▶ **EXERCISE OBJECTIVE**:
Start at the line with "(fp_text reference P3" in the records below, stop at the line with "(fp_line (start -7.62 1.27)", and return every line in that span exactly, the two end lines included.

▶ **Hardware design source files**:
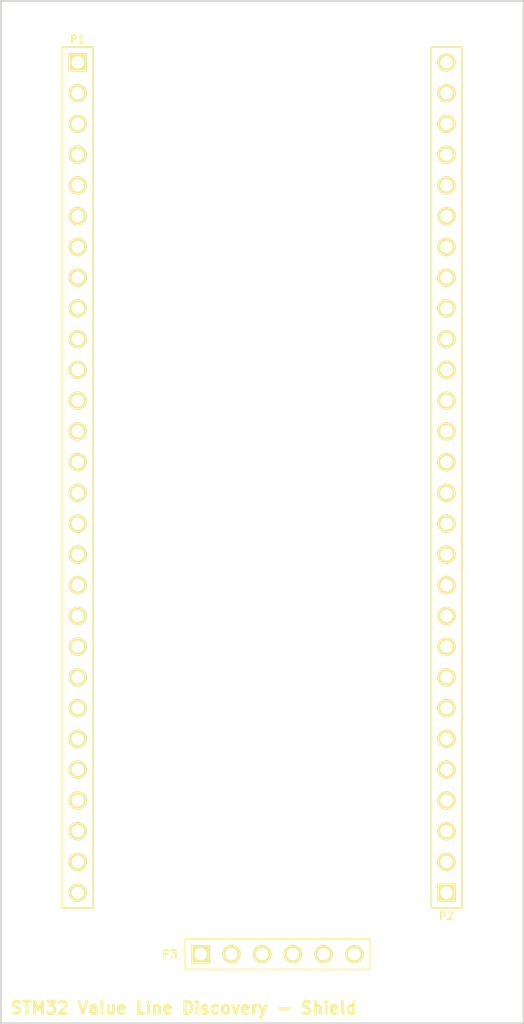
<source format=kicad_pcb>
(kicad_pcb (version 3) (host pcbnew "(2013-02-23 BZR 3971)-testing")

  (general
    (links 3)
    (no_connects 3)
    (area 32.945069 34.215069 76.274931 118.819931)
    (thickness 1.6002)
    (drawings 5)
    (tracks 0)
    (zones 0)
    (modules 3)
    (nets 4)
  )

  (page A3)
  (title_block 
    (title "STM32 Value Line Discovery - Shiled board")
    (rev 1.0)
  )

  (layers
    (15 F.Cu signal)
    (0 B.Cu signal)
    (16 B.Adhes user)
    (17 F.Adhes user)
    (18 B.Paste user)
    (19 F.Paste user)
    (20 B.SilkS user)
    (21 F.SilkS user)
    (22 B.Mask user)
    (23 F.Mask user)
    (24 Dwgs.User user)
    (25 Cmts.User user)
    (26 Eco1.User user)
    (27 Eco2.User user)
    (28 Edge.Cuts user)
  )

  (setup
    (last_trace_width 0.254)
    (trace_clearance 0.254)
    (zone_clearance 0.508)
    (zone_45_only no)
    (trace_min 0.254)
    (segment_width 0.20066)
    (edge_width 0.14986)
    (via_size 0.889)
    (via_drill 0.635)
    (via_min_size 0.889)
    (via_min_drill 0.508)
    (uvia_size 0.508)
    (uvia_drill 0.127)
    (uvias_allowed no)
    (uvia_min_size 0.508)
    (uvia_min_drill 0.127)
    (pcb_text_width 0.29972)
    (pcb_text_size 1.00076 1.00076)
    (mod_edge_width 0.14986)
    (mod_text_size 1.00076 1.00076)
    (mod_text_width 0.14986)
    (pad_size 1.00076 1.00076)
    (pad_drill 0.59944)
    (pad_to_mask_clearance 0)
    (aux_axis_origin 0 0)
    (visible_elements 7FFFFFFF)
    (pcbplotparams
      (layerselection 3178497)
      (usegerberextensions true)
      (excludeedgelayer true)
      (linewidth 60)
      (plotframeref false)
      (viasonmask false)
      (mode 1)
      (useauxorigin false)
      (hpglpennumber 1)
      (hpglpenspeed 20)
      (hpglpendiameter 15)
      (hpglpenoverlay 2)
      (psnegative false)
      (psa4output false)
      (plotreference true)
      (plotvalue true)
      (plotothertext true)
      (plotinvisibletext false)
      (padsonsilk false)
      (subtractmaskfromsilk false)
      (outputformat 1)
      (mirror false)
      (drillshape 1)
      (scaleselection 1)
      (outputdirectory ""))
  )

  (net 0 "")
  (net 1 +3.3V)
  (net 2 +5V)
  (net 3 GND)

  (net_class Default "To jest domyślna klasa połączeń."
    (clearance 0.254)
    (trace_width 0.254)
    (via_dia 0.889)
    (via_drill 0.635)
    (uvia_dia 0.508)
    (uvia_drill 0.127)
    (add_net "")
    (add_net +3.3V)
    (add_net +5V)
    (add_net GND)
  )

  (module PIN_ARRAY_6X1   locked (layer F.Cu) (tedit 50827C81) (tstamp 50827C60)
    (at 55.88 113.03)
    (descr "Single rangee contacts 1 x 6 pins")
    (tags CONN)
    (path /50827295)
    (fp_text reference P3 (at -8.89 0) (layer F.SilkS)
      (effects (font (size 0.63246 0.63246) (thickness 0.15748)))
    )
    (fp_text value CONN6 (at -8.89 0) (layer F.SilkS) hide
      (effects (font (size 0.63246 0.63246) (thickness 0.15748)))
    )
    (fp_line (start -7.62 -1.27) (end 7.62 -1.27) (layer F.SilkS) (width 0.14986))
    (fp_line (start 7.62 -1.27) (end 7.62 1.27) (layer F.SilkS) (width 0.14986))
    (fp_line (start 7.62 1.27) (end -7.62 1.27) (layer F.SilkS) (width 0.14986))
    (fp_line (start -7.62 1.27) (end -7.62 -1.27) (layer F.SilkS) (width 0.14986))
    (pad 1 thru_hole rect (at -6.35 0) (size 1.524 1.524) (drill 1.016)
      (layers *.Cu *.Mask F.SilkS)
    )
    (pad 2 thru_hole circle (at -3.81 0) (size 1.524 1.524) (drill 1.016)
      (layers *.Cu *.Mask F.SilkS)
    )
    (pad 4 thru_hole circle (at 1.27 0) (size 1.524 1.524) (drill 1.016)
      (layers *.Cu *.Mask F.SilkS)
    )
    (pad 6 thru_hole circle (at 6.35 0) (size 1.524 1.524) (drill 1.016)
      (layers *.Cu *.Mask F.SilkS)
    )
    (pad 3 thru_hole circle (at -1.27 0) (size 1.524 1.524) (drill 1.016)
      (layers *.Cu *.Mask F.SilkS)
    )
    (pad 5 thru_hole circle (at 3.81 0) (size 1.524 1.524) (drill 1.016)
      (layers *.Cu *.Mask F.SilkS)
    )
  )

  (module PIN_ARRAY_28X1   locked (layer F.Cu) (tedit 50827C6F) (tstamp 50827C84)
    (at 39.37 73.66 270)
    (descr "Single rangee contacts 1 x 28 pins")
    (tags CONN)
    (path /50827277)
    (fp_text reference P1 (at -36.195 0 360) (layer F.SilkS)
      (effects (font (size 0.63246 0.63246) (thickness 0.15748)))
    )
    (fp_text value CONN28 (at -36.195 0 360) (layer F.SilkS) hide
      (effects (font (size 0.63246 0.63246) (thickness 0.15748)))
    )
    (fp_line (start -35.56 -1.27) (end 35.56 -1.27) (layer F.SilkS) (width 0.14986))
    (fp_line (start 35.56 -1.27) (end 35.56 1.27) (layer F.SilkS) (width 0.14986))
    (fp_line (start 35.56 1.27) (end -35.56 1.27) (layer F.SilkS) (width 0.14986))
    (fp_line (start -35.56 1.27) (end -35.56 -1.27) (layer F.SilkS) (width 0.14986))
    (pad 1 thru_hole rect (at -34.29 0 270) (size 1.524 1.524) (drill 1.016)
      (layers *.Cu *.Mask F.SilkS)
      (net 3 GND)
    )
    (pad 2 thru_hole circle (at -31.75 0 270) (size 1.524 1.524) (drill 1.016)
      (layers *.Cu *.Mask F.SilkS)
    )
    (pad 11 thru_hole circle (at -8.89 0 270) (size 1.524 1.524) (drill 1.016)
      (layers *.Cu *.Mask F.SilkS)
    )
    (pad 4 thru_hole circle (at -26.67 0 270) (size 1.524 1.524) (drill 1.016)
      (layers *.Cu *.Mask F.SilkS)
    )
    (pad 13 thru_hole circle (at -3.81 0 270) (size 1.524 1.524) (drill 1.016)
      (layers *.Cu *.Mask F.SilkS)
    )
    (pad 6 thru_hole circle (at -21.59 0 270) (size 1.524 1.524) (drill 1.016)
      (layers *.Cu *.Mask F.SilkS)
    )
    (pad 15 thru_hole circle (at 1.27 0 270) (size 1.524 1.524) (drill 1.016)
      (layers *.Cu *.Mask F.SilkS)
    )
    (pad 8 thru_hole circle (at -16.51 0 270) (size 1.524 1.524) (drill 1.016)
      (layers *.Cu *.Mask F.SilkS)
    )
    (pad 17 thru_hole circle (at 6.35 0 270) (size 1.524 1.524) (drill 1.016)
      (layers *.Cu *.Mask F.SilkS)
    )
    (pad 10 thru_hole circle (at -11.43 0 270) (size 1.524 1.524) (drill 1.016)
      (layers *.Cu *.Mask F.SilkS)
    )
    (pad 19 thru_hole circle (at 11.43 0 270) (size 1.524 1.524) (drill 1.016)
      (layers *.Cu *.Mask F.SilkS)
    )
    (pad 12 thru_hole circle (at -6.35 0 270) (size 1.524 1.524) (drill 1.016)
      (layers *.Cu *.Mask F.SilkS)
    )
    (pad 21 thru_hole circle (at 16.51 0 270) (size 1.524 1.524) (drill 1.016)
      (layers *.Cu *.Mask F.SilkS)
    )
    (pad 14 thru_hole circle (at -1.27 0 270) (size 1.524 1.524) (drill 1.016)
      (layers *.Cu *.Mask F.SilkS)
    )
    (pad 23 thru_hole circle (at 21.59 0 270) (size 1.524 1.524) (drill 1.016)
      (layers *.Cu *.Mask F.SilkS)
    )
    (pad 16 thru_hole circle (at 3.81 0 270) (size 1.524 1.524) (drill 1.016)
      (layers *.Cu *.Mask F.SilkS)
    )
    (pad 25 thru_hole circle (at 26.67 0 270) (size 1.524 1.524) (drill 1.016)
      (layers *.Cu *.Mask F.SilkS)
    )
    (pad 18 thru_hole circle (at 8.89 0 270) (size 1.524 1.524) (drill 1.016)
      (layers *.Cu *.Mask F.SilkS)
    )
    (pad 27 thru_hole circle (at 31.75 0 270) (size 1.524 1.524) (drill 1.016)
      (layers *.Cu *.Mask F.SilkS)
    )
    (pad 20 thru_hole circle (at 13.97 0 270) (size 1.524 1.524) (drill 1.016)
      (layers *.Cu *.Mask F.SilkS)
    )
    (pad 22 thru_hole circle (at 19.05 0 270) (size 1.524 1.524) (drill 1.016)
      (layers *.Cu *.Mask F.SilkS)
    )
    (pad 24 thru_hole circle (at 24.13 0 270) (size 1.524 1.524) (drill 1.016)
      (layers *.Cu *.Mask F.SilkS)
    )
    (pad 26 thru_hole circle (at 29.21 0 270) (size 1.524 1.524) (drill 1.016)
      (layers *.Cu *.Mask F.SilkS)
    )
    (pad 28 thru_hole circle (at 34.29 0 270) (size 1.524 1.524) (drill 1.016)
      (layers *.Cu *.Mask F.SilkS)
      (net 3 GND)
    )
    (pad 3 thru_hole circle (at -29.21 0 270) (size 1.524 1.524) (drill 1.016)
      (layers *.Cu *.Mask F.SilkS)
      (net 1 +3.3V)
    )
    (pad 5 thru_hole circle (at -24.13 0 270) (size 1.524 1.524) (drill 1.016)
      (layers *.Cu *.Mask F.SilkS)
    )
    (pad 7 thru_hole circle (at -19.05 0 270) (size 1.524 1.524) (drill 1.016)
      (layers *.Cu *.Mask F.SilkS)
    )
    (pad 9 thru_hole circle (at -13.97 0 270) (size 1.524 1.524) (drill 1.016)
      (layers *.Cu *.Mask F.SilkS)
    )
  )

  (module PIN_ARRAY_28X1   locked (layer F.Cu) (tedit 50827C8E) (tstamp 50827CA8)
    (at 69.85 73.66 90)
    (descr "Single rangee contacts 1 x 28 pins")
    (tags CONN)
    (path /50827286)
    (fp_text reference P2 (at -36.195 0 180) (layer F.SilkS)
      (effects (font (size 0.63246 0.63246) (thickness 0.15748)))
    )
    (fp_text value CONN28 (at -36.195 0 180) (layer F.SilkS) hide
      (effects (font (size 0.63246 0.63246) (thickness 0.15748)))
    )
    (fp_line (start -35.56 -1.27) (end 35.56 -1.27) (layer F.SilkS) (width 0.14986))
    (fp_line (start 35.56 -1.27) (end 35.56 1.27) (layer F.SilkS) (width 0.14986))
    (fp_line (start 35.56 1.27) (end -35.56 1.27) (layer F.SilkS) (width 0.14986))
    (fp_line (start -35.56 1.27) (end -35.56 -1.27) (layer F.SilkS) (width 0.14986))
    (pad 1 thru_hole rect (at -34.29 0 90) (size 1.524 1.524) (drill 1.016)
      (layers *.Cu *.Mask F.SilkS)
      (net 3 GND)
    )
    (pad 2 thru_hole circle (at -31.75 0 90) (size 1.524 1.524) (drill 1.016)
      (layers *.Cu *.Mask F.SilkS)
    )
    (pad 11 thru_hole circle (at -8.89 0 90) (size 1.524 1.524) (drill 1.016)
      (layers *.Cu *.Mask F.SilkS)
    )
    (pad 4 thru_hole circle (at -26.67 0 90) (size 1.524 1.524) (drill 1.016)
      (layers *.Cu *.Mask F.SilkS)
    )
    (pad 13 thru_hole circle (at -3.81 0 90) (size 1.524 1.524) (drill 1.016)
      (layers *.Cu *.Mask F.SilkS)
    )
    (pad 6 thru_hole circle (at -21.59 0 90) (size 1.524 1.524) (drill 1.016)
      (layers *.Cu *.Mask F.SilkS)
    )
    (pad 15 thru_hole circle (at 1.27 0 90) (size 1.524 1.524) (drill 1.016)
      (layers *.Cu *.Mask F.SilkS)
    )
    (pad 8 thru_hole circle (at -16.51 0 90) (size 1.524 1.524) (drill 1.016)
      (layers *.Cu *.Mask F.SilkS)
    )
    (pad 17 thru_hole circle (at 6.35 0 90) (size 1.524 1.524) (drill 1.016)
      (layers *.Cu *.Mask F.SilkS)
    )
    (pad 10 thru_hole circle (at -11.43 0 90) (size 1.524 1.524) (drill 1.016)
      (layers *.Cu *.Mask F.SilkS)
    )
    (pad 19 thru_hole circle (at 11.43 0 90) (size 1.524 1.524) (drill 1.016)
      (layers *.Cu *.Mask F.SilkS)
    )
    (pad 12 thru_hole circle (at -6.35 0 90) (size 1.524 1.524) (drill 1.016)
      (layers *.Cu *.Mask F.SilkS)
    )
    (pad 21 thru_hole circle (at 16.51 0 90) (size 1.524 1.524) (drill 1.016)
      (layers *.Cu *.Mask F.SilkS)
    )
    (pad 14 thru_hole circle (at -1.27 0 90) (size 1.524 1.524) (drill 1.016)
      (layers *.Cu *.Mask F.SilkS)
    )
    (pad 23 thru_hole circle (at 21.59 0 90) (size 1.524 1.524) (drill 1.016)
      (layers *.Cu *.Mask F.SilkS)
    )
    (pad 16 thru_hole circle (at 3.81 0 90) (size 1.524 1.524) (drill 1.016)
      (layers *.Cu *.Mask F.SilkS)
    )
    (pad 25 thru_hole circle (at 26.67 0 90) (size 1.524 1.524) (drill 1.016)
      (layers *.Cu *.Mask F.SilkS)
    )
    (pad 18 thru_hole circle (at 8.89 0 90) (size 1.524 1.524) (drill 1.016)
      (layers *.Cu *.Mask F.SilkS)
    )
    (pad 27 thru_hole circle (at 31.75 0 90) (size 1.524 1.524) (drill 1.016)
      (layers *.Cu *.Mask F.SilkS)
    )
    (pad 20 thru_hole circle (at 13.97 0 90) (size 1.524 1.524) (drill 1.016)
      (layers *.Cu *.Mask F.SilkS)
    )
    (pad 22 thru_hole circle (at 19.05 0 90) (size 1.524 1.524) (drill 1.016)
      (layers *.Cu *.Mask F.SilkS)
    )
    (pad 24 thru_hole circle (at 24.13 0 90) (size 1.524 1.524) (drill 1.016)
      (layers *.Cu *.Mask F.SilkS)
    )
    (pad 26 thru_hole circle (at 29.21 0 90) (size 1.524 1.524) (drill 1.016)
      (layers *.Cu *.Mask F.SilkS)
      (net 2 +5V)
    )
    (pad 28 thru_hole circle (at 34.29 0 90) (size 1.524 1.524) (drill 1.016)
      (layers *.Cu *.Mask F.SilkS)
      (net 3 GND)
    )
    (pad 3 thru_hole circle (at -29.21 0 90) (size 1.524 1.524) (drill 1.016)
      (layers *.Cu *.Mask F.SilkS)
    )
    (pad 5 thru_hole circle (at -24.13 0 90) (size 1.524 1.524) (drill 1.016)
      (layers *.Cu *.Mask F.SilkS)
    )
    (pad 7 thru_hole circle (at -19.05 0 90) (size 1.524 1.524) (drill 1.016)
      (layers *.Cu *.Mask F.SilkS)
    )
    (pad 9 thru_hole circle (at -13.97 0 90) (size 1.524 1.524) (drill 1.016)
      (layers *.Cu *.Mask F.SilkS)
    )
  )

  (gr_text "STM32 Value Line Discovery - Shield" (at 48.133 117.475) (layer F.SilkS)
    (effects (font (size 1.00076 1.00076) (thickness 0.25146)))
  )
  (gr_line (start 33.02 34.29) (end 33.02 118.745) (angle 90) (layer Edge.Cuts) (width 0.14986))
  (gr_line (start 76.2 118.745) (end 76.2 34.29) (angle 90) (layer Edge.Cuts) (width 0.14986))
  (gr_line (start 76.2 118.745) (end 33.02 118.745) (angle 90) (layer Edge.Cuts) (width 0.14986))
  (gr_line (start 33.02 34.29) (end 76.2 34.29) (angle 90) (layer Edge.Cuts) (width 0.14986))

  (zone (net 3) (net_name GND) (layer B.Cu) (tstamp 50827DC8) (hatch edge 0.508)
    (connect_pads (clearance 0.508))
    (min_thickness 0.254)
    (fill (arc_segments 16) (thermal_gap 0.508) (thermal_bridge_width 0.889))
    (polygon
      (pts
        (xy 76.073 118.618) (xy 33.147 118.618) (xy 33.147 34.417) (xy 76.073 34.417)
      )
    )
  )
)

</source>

▶ **REPLY**:
    (fp_text reference P3 (at -8.89 0) (layer F.SilkS)
      (effects (font (size 0.63246 0.63246) (thickness 0.15748)))
    )
    (fp_text value CONN6 (at -8.89 0) (layer F.SilkS) hide
      (effects (font (size 0.63246 0.63246) (thickness 0.15748)))
    )
    (fp_line (start -7.62 -1.27) (end 7.62 -1.27) (layer F.SilkS) (width 0.14986))
    (fp_line (start 7.62 -1.27) (end 7.62 1.27) (layer F.SilkS) (width 0.14986))
    (fp_line (start 7.62 1.27) (end -7.62 1.27) (layer F.SilkS) (width 0.14986))
    (fp_line (start -7.62 1.27) (end -7.62 -1.27) (layer F.SilkS) (width 0.14986))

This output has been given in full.